Beneath this task are records; count how many lines include the string "pixels" and answer with that number alone.

Extracted data entries
------------

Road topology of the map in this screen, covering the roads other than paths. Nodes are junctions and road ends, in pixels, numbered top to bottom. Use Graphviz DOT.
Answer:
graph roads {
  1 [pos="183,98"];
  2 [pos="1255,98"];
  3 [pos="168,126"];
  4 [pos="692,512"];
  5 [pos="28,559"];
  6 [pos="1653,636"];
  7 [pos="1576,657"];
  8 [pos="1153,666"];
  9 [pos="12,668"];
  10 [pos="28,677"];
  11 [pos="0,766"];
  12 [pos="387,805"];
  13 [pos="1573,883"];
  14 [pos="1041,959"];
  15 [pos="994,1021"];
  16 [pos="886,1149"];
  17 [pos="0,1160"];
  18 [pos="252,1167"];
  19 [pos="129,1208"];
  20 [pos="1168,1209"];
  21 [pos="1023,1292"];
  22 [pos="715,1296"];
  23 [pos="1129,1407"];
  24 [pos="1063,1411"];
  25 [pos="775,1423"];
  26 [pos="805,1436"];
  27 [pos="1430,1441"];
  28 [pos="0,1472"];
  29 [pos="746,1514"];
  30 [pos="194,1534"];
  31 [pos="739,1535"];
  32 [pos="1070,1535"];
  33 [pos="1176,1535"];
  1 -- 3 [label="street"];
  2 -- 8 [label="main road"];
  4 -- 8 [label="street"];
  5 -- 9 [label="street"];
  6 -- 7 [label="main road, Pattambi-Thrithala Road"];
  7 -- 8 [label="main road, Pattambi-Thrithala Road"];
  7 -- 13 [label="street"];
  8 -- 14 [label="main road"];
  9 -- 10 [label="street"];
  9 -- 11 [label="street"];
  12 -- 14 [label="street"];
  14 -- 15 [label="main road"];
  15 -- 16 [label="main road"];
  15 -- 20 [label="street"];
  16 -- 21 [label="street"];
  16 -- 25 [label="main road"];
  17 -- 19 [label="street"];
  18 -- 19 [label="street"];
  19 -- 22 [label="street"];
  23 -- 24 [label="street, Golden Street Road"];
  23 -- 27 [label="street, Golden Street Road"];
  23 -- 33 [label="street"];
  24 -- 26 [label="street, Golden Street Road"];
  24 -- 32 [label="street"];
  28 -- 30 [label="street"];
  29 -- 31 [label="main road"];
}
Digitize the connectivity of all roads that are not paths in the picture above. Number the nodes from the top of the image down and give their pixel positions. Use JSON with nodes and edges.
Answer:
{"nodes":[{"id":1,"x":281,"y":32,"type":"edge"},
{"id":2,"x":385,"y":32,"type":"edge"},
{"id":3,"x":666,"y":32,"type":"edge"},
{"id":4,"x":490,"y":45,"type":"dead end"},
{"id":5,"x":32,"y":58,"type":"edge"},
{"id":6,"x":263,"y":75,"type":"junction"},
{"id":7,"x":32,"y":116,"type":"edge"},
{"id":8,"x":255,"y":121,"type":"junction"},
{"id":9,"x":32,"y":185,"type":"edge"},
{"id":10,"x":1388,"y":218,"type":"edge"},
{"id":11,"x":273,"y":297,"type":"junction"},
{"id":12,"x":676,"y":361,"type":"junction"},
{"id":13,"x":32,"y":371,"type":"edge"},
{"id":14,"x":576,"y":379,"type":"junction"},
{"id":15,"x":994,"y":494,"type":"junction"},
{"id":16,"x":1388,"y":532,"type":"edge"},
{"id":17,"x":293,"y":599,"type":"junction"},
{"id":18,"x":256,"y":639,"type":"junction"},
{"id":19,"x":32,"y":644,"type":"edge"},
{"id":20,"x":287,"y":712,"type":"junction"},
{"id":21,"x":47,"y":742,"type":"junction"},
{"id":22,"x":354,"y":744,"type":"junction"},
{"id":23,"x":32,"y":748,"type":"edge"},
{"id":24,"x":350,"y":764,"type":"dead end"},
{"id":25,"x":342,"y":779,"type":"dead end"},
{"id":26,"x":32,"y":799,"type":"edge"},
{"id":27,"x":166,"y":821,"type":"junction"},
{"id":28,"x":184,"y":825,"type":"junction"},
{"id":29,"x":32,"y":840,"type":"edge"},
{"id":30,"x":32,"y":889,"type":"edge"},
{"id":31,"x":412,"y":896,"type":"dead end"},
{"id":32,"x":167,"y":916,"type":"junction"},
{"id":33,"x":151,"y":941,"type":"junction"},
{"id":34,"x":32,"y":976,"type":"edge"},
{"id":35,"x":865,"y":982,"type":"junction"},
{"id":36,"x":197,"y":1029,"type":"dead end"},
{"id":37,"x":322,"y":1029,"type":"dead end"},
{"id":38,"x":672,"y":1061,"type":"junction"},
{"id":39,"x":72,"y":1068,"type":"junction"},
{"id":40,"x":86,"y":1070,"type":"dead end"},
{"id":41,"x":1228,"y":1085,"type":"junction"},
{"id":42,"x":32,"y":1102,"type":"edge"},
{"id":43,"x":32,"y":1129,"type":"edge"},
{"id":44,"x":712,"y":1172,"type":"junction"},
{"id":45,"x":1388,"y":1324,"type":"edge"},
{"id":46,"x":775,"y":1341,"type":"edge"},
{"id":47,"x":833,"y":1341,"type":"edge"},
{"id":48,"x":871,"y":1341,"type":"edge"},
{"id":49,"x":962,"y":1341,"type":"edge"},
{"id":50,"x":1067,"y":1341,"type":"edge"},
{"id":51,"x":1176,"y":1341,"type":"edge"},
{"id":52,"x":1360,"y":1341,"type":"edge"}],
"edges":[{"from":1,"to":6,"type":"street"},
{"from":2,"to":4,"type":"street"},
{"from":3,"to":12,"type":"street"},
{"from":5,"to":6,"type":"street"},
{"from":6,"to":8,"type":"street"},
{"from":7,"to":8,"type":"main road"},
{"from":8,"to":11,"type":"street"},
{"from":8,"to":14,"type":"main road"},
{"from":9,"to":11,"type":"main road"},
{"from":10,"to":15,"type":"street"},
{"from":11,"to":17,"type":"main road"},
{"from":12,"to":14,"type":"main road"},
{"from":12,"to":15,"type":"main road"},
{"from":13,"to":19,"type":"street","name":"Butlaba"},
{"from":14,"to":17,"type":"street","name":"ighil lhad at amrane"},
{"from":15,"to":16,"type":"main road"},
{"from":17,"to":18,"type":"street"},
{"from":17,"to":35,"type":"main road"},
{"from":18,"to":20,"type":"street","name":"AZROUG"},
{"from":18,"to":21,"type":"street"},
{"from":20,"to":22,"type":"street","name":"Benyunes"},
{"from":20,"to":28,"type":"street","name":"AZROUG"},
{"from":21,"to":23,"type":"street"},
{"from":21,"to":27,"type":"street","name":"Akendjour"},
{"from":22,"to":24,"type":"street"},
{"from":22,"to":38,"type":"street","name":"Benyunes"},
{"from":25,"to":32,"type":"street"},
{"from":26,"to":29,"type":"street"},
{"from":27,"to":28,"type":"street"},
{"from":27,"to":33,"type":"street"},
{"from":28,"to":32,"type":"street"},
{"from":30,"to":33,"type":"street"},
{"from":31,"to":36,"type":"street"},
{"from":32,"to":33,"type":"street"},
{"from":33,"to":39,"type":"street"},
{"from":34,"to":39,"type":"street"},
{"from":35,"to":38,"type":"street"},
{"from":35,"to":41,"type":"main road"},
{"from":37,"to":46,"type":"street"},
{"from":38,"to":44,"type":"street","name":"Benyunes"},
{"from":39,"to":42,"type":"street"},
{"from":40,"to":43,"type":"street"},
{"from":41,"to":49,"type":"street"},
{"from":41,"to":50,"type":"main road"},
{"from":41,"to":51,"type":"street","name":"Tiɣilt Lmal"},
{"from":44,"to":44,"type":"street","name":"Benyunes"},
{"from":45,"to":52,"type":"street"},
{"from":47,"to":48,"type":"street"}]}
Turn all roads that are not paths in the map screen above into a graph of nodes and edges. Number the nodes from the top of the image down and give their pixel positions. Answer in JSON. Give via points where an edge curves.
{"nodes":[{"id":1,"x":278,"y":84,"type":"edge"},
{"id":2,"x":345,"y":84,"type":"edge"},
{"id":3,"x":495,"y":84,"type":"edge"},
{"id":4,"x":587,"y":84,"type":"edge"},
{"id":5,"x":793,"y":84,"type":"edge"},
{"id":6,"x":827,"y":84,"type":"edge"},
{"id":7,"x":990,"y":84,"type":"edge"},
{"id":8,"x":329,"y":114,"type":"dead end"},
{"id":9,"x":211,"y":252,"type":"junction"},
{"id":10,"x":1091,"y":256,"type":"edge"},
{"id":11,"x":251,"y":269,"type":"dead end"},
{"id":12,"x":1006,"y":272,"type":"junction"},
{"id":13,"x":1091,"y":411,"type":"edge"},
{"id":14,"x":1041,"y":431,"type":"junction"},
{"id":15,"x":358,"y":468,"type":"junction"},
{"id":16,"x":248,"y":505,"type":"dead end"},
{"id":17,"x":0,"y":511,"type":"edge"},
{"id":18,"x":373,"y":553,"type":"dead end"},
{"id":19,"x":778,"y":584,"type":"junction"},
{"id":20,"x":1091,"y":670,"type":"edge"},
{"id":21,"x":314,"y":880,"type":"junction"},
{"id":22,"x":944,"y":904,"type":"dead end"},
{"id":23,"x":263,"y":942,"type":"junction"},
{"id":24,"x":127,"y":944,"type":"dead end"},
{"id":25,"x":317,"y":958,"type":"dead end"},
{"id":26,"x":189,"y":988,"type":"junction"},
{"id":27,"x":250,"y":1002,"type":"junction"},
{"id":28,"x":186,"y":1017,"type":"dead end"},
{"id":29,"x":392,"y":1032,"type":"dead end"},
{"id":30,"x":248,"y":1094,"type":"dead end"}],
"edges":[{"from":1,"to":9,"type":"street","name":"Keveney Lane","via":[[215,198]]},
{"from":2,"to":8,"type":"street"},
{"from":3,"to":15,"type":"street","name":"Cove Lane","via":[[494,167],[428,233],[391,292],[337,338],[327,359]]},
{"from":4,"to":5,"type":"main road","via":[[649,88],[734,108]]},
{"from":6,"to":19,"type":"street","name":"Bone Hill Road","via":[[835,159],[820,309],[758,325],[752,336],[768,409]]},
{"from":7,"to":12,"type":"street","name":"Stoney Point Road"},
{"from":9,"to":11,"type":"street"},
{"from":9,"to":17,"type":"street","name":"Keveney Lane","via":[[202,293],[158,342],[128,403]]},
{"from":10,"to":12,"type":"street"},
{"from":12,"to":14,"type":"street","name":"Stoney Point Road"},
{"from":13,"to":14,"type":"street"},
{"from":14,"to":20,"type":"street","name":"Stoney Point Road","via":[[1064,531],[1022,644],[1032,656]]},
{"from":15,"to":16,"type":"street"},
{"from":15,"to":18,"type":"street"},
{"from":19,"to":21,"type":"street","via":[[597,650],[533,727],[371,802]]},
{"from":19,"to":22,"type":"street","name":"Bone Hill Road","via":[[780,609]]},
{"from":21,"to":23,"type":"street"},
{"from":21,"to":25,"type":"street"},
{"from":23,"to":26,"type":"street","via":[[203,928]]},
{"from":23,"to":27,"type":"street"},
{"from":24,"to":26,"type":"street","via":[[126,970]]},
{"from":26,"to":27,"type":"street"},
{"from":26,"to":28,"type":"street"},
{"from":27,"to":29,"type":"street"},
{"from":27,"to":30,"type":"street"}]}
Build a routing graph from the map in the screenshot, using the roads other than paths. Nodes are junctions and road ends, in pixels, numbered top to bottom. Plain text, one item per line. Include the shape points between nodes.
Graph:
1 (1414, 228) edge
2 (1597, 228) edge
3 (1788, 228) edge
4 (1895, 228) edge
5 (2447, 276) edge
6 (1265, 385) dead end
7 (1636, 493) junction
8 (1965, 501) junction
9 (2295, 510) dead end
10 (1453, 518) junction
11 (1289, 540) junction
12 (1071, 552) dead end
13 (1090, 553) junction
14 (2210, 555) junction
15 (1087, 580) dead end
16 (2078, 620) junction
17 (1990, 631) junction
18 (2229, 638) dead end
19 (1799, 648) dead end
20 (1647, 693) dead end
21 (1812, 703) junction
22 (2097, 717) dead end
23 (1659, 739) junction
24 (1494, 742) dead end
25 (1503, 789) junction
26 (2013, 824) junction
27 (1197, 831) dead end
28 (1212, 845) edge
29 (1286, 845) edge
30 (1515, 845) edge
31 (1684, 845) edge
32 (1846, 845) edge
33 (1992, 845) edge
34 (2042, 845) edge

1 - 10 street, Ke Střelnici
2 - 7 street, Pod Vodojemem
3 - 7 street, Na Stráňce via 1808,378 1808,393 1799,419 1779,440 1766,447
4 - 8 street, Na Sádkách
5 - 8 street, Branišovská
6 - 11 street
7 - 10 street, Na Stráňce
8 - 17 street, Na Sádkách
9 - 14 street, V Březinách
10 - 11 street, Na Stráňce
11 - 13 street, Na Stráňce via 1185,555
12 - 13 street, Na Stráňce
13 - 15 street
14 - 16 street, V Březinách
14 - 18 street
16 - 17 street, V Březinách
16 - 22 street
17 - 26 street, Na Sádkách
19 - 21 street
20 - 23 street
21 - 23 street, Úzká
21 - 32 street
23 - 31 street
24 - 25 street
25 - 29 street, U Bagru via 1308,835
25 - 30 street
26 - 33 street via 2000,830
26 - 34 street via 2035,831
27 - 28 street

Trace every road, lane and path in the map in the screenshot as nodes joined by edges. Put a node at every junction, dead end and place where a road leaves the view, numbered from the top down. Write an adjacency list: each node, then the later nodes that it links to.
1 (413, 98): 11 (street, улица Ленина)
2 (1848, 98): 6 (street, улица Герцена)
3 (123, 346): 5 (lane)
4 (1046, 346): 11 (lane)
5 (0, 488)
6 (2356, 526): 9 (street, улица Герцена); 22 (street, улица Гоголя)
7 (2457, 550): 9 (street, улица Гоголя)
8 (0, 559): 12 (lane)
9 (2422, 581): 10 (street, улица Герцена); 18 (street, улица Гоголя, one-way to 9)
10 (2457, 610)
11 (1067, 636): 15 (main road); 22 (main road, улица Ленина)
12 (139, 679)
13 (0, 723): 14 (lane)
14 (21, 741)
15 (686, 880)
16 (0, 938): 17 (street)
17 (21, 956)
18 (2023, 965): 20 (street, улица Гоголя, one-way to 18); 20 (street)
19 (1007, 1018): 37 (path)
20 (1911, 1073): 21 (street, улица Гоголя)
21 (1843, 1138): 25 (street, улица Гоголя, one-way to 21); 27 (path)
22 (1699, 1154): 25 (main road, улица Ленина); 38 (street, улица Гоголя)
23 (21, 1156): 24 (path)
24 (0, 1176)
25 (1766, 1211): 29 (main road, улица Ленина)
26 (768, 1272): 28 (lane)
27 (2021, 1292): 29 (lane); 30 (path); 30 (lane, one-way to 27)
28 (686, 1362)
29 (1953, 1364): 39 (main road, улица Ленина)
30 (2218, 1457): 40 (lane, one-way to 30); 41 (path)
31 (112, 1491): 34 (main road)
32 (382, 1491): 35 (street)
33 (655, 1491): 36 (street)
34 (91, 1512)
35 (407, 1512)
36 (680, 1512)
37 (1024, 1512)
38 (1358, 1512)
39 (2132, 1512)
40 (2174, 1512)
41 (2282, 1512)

------------

REPLY -
2